Kurt Johnson, 47, of Sunnyvale, and Dale Heineman, 48, of Union City, ran a program called the “Dorean Process” in which they told homeowners they could get rid of their mortgage debt.
They persuaded homeowners to transfer their property titles to a trust run by the two men, recorded fraudulent documents indicating that the previous mortgages were canceled and had the homeowners refinance their houses.
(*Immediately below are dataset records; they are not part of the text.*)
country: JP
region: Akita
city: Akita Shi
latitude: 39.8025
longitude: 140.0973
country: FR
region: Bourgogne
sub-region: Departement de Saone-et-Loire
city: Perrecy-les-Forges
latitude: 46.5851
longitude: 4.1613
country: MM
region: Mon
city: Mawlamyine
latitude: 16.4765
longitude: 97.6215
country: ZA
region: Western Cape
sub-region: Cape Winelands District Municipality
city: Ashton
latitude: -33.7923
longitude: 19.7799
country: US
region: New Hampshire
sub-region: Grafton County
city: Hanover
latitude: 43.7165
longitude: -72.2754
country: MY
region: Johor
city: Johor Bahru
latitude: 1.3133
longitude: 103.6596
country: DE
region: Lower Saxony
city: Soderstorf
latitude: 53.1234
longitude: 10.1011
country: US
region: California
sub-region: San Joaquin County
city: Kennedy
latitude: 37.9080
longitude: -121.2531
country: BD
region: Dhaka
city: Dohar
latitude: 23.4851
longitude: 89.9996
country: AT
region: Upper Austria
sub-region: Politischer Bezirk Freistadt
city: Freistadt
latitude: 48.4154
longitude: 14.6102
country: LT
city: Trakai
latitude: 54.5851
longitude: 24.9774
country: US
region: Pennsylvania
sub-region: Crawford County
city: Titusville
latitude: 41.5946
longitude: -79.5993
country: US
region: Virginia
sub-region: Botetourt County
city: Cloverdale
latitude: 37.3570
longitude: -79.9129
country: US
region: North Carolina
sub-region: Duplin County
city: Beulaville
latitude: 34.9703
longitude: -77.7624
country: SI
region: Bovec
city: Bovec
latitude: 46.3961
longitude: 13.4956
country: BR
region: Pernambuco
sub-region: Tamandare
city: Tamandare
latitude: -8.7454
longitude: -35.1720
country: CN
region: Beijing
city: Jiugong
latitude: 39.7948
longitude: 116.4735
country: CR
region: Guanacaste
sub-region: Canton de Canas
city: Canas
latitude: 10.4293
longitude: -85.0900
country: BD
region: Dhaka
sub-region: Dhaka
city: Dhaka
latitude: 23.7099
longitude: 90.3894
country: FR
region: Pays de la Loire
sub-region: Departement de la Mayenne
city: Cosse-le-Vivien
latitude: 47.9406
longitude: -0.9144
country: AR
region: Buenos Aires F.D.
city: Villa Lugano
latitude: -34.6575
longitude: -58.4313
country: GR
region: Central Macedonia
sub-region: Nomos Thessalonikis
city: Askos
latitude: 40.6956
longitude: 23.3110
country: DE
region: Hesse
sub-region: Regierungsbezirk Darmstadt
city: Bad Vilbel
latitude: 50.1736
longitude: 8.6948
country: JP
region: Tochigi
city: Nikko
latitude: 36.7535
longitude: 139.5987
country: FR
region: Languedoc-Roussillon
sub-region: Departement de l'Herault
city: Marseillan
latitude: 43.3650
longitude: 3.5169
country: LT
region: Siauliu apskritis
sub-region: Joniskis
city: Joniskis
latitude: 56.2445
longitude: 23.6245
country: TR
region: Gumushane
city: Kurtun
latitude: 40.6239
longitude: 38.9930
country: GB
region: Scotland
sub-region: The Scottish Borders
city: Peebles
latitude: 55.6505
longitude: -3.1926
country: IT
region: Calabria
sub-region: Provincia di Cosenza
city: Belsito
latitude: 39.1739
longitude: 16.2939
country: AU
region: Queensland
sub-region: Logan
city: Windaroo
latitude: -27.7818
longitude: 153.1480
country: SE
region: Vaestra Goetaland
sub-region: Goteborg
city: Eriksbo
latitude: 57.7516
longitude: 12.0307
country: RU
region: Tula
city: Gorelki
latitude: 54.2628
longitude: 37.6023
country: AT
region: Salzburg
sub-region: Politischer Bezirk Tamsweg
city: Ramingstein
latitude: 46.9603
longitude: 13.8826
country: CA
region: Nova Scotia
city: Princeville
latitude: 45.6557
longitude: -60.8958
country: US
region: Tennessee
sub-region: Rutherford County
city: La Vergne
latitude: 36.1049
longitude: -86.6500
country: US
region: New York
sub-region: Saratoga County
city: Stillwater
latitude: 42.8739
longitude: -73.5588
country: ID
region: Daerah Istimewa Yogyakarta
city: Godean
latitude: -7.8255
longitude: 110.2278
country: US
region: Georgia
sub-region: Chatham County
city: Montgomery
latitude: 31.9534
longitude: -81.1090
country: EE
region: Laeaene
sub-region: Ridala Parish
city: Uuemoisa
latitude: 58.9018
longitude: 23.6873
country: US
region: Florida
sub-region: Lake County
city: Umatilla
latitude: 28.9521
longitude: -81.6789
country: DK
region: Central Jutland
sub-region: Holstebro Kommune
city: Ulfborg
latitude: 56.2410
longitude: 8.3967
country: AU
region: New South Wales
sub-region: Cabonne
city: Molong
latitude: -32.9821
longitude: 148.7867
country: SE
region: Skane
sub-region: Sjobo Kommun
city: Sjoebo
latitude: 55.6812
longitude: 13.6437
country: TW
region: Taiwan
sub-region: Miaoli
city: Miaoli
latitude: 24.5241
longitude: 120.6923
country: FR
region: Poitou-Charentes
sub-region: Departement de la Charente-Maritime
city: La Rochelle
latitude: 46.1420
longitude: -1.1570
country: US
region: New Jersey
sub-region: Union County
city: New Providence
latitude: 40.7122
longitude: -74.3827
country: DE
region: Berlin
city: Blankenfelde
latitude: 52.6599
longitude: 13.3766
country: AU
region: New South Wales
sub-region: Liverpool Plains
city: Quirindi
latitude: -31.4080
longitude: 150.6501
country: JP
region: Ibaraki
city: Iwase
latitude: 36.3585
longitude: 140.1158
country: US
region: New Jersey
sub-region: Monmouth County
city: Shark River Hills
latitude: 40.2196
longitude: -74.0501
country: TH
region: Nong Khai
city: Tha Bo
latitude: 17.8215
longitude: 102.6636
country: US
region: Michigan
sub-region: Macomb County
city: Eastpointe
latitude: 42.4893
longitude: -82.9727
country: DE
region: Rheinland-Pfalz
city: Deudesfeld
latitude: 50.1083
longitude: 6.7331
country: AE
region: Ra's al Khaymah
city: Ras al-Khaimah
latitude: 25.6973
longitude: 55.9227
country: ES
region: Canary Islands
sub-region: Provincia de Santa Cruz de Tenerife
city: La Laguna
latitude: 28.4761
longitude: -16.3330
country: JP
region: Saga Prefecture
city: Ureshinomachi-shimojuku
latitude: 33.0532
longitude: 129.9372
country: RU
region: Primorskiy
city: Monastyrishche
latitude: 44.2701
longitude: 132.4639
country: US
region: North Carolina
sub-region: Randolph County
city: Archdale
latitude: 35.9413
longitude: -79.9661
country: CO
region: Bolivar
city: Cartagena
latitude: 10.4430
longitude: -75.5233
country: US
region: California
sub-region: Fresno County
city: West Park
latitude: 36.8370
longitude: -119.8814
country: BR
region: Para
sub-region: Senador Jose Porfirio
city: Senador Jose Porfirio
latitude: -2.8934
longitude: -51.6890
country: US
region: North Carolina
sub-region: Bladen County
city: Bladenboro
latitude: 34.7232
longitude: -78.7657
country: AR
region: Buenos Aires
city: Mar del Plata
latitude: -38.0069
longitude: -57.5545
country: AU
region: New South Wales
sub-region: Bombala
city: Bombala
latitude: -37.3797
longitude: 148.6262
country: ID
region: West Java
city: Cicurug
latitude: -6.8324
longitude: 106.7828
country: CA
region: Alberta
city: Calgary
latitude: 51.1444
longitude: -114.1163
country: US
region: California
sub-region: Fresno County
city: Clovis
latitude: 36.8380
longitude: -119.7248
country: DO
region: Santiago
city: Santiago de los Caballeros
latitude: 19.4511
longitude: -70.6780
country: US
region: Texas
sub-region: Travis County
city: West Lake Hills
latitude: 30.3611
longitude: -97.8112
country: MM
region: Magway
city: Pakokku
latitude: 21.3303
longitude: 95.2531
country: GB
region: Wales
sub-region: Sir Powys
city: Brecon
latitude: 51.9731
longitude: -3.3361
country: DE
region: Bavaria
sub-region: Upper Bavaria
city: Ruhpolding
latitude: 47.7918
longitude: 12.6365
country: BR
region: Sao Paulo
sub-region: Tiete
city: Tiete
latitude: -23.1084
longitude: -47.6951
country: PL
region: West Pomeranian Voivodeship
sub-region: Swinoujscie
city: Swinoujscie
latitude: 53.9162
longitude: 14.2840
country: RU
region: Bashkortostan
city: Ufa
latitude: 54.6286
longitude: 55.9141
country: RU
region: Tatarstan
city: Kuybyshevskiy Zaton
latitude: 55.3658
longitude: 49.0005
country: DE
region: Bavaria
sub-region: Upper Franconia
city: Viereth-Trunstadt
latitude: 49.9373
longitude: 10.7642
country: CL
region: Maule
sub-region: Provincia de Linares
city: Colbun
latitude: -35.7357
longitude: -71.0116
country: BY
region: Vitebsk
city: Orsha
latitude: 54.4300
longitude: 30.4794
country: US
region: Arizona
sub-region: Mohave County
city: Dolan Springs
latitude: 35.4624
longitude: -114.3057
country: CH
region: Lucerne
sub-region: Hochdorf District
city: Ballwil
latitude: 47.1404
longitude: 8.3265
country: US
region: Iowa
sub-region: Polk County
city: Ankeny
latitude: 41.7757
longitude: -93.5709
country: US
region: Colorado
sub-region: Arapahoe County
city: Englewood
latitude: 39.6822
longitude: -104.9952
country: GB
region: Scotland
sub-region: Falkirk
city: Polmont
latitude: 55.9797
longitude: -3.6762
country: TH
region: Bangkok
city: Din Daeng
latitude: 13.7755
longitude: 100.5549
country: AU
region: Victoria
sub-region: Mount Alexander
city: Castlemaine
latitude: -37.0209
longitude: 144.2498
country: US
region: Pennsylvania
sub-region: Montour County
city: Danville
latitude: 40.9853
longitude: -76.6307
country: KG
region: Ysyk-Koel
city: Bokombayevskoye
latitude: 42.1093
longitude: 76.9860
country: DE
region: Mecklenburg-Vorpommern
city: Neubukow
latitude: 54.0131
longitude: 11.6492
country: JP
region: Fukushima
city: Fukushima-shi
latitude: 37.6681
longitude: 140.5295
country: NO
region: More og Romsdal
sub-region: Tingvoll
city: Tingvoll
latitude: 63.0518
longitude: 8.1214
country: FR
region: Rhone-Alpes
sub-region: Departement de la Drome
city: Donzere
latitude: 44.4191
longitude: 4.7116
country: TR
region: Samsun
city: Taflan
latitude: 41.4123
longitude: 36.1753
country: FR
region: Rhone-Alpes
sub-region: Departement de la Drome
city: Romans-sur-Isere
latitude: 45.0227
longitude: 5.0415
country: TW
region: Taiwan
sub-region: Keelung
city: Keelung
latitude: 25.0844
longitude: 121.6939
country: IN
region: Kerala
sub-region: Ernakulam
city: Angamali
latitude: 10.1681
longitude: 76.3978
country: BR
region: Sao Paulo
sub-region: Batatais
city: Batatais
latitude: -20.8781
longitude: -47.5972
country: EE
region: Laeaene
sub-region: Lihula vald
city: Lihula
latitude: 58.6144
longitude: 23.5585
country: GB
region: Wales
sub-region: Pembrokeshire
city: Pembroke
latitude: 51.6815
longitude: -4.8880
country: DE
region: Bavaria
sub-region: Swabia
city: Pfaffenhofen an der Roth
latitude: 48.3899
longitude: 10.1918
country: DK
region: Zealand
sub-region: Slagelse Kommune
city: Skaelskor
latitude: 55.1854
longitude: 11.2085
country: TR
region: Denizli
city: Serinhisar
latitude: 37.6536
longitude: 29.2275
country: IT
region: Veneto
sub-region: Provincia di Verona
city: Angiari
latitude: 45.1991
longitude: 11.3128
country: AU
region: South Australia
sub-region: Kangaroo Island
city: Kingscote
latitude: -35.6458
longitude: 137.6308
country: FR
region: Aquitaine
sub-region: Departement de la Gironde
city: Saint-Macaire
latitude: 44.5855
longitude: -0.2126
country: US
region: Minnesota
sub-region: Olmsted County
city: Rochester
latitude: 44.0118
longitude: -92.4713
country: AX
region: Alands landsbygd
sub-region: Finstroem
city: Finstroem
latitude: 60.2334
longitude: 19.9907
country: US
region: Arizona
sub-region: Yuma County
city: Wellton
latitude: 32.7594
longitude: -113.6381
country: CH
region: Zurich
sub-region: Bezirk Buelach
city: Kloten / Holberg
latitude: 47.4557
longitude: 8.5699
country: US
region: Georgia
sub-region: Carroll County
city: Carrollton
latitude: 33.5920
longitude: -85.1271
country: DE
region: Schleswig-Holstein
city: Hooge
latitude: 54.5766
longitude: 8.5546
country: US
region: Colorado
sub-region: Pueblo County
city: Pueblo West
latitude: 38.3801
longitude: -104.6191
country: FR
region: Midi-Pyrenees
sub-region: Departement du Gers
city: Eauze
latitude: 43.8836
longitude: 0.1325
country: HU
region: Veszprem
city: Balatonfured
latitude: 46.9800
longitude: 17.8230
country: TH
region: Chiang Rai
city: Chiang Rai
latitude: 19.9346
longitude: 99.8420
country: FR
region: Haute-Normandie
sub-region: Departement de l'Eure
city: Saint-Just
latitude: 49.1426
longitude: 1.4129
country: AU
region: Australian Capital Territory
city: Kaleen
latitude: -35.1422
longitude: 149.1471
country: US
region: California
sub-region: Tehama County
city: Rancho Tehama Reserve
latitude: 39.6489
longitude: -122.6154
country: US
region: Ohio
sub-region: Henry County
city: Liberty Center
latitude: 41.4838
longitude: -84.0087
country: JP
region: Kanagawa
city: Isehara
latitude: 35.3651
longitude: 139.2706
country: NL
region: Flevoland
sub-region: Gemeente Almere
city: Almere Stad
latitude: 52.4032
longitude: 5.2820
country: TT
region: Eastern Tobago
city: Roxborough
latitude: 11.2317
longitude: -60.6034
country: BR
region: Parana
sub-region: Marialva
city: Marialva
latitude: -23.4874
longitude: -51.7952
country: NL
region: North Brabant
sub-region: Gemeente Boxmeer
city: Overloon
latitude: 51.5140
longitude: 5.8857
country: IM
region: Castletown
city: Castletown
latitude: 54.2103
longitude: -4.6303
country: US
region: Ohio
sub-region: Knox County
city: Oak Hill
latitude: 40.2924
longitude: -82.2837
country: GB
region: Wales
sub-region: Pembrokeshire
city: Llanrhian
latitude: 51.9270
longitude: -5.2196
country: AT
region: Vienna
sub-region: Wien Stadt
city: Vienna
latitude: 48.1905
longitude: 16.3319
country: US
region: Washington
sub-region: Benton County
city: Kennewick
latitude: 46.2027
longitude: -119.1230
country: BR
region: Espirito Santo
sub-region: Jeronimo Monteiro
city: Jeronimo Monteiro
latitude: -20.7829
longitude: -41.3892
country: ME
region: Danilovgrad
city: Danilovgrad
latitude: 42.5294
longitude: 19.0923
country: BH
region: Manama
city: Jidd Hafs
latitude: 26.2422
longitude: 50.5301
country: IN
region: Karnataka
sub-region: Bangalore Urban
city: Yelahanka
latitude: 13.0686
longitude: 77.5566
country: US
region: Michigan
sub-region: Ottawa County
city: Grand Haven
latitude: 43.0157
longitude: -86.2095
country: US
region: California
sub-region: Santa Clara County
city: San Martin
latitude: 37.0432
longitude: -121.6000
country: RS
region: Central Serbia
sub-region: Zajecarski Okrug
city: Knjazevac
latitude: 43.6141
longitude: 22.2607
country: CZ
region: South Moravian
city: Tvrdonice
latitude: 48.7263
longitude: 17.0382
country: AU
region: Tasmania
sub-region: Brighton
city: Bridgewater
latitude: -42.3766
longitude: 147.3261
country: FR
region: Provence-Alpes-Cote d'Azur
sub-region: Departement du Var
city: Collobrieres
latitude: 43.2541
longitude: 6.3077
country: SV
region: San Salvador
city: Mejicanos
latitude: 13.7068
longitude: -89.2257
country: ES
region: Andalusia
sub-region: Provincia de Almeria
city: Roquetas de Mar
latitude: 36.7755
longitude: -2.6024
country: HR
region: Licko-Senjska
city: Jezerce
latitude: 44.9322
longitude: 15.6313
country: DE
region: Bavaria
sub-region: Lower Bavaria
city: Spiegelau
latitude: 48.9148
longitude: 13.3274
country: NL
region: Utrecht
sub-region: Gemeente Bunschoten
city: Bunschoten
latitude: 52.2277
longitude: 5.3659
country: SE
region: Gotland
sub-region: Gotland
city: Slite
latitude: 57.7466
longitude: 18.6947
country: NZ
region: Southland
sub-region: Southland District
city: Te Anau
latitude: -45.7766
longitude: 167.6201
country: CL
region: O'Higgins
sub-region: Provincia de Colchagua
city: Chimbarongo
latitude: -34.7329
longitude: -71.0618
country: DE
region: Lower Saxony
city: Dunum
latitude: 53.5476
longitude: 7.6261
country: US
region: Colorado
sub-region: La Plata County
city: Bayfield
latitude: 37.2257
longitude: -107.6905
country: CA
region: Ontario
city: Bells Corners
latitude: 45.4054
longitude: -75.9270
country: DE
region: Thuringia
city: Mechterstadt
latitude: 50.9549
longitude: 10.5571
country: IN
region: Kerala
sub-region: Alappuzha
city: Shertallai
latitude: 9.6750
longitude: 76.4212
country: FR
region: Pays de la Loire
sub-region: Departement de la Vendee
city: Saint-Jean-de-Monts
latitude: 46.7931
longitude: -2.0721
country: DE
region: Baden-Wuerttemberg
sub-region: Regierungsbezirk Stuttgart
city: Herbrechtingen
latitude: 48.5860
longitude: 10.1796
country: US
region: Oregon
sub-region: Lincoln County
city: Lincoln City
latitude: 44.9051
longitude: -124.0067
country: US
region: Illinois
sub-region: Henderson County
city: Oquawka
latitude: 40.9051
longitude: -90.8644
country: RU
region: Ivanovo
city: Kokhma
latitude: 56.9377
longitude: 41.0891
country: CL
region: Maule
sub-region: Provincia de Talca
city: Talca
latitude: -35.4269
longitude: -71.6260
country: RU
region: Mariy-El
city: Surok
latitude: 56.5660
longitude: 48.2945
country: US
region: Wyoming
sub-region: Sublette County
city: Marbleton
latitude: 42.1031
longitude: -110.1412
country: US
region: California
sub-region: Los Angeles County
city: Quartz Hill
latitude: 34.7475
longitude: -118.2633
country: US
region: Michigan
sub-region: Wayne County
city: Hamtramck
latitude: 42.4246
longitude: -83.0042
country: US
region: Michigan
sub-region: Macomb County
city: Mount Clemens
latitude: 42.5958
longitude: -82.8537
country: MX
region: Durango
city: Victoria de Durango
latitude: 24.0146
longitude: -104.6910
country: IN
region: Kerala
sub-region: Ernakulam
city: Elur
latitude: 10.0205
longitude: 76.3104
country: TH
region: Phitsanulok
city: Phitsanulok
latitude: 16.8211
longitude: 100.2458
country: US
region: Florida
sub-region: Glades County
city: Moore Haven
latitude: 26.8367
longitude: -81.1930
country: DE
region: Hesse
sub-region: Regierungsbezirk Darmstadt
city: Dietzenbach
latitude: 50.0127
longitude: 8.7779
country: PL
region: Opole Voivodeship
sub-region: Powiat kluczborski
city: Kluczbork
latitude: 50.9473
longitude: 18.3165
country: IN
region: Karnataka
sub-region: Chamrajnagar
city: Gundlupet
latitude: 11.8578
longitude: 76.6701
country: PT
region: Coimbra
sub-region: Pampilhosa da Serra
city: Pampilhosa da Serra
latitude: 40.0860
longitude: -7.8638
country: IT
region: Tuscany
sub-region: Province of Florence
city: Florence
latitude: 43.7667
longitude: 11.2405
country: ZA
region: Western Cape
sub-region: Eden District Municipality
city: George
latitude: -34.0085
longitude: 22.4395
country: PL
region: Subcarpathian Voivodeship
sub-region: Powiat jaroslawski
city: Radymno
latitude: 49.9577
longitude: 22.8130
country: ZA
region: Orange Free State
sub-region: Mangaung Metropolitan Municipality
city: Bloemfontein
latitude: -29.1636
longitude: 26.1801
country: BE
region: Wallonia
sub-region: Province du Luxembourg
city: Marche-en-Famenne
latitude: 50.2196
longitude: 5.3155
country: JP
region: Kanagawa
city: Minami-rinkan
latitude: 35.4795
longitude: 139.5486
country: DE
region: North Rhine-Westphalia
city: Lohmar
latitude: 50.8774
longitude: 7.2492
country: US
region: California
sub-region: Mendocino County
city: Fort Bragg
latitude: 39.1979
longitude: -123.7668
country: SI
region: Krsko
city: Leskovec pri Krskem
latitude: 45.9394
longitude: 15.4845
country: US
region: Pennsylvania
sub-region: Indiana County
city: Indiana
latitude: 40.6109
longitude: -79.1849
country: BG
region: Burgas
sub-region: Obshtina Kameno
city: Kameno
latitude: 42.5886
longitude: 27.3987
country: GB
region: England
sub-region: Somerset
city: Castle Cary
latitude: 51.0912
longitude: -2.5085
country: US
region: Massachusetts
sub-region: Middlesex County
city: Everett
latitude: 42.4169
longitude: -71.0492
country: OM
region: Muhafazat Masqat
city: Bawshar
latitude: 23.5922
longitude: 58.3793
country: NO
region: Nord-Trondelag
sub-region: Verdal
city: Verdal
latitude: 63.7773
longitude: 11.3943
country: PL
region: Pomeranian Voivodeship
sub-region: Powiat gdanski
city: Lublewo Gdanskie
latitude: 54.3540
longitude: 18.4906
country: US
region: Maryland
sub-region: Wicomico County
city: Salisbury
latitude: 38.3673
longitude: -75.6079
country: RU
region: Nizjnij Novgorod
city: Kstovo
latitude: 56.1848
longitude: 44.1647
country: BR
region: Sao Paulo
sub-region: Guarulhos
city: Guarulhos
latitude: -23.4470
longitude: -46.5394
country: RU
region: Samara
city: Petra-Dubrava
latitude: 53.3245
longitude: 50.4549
Prosecutors said the two men collected more than $3 million in fees and victimized at least 3,500 homeowners and 20 banks in the nationwide scheme.
Johnson and Heineman acted as their own defense lawyers and were each convicted of one count of conspiracy and 34 counts of mail fraud after a month-long trial in federal court in San Francisco in 2007.
U.S. District Judge William Alsup sentenced Johnson to 25 years in prison and Heineman to 21 years and eight months.
In their appeal, the two men claimed they didn’t have a fair trial because they had engaged in allegedly “nonsensical legal antics” during the proceedings. They argued in the appeal that they should not have been allowed to represent themselves.
The two defendants’ strategy during their trial included insisting on wearing prison clothing in front of the jury and presenting a legal theory described by the appeals court as gibberish.
But a three-judge panel of the 9th U.S. Circuit Court of Appeal said Alsup had properly allowed the two men to exercise their right under U.S. Supreme Court doctrines to act as their own lawyers.
The court said psychiatric exams had shown they had no mental disorders, the judge had patiently explained their right to have a lawyer if they wished, and the two men had generally followed correct trial procedures.
Circuit Judge Barry Silverman wrote, “The record clearly shows that the defendants are fools, but that is not the same as being incompetent.”
Silveman said that under two Supreme Court rulings, “they had the right to represent themselves and go down in flames if they wished, a right the district court was required to respect.”